Demand for electricity in Norway will continue to outpace supply growth in the coming years, leading to a likely power deficit by 2027, transmission grid operator Statnett said on Wednesday.
Power demand in Norway is expected to grow to 164 terawatt hours (TWh) in 2027, a rise of 24 TWh from current levels, largely driven by the establishment of new industries and plans to connect oil and gas platforms to the grid, Statnett said.
The changes will see Norway's current annual power surplus of 18 TWh dwindle to a deficit of 2 TWh in 2027, while southern Norway will go from a surplus of 7 TWh to a 7 TWh deficit, the report found.
"There is way too little investment in production and new renewables obviously, and the growth in industrial development is still there," Statnett Chief Executive Officer Hilde Tonne told Reuters.
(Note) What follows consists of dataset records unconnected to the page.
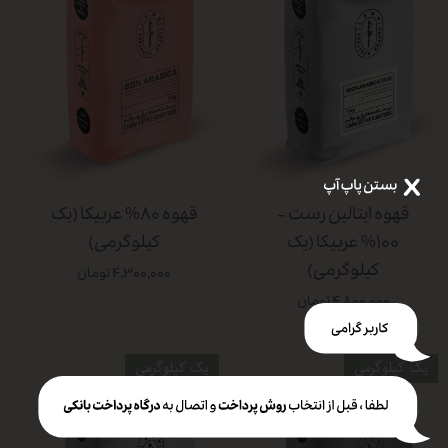
قهوه ایتالین رست -
قهوه ۸۰% عربیکا (یک
۱۰۰% عربیکا (یک
کیلوگرمی)
کیلوگرمی)
۴,۳۰۰,۰۰۰ تومان
۴,۸۰۰,۰۰۰ تومان
یک کیلوگرمی
یک کیلوگرمی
"We see no intensified investments in (power) production and there is an even steeper demand growth," she said. CAPACITY GROWTH Generation capacity additions in Norway, which relies almost entirely on hydro and wind power to cover its demand, have slowed in recent years and will only provide 6 TWh of new annual power output in the coming five years.
The country wants to develop large quantities of offshore wind capacity by 2040, although it has yet to start issue permits, while onshore wind licensing only restarted in April following a three-year hiatus.
Meanwhile, power producers have warned that a recent proposal by the centre-left government to impose higher taxes on the sector would hamper investments.
Statnett said it expected the overall Nordic region, of which Norway is part, to retain a power surplus in the coming years, however, thus likely making imports available.
In the more immediate term, a recent tight power supply situation in southern Norway has eased in recent weeks due to the arrival of more rain for hydropower production, Tonne added.